• [CONSIGNE]: Recopiez le passage du texte sur l'industrie textile au Bangladesh de « Mais à quel » à « de 54 à 82 euros. », en remplaçant « cinéaste » par « réalisatrice ».

• [TEXTE FOURNI]:
MADE IN BANGLADESH : trois mots pour un enfer textile

En salles le 4 décembre, le long-métrage "Made in Bangladesh" de Rubaiyat Hossain dépeint les conditions de travail désastreuses des ouvrières du textile. Un film touchant et d'utilité publique qui met en lumière une réalité terrible. Focus.

MADE IN BANGLADESH : trois mots pour un enfer textile
© Pyramide Distribution

Tout commence dans les années 80. Les Etats-Unis et les pays européens délaissent Taïwan et focalisent leur attention sur le Bangladesh, un pays extrêmement pauvre où ils pourront trouver une main-d'œuvre dérisoire et augmenter considérablement leur marge dans le secteur textile.
Quarante ans plus tard, ce petit pays d'Asie est devenu le deuxième plus grand exportateur mondial de vêtements derrière la Chine, mobilisant environ 4 millions d'ouvriers dans près de 4 500 ateliers. On y fabrique ainsi des vêtements pour des marques occidentales mondialement connues comme H&M, Calvin Klein, Gap, Carrefour ou Walmart...
Pour se rendre compte du volume que cela représente, il suffit de se pencher sur ce chiffre : 80. Cela représente le pourcentage des exportations totales du pays. Au total, 60% des habits vendus en Europe proviennent des usines bangladaises.
Mais à quel prix pour ceux qui fabriquent les jeans eu autres t-shirts ? Dans le long-métrage Made in Bangladesh, la cinéaste Rubaiyat Hossain se penche justement avec humanité sur les travailleuses de ce secteur. Inspirée par le parcours de Daliya Akter et de son combat syndical acharné et médiatisé, elle montre ô combien les injustices sont criantes.

Les ouvriers et les ouvrières du textile y sont les plus mal payé.es au monde. Les femmes, parfois mineures, représentent 85% de la force de travail. Quand Daliya a commencé à travailler dans une usine de chaussures, elle touchait 5€ par mois et travaillait tous les jours, week-end inclus, pendant douze ou treize heures. En décembre 2018, le ministère du travail a annoncé une revalorisation du salaire minimum mensuel, lequel est passé de 54 à 82 euros.

• [DONNÉES ENREGISTRÉES]:
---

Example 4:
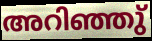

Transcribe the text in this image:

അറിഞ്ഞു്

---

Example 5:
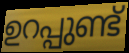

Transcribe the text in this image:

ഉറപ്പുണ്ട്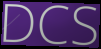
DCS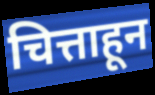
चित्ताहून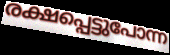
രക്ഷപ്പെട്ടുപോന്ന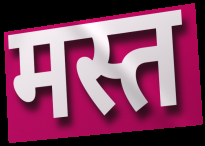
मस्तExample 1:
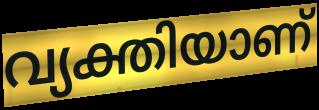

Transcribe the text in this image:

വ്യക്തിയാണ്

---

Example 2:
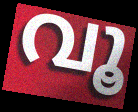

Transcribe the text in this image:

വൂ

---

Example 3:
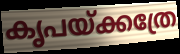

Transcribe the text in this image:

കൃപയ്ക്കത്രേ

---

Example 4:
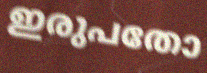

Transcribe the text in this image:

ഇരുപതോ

...

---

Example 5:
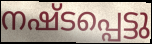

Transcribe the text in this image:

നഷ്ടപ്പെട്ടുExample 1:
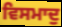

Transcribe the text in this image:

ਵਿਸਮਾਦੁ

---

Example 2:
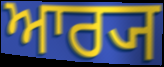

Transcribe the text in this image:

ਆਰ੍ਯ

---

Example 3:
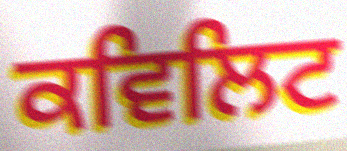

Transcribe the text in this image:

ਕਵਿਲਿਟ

• [RÉSULTAT]:
Mais à quel prix pour ceux qui fabriquent les jeans eu autres t-shirts ? Dans le long-métrage Made in Bangladesh, la réalisatrice Rubaiyat Hossain se penche justement avec humanité sur les travailleuses de ce secteur. Inspirée par le parcours de Daliya Akter et de son combat syndical acharné et médiatisé, elle montre ô combien les injustices sont criantes.

Les ouvriers et les ouvrières du textile y sont les plus mal payé.es au monde. Les femmes, parfois mineures, représentent 85% de la force de travail. Quand Daliya a commencé à travailler dans une usine de chaussures, elle touchait 5€ par mois et travaillait tous les jours, week-end inclus, pendant douze ou treize heures. En décembre 2018, le ministère du travail a annoncé une revalorisation du salaire minimum mensuel, lequel est passé de 54 à 82 euros.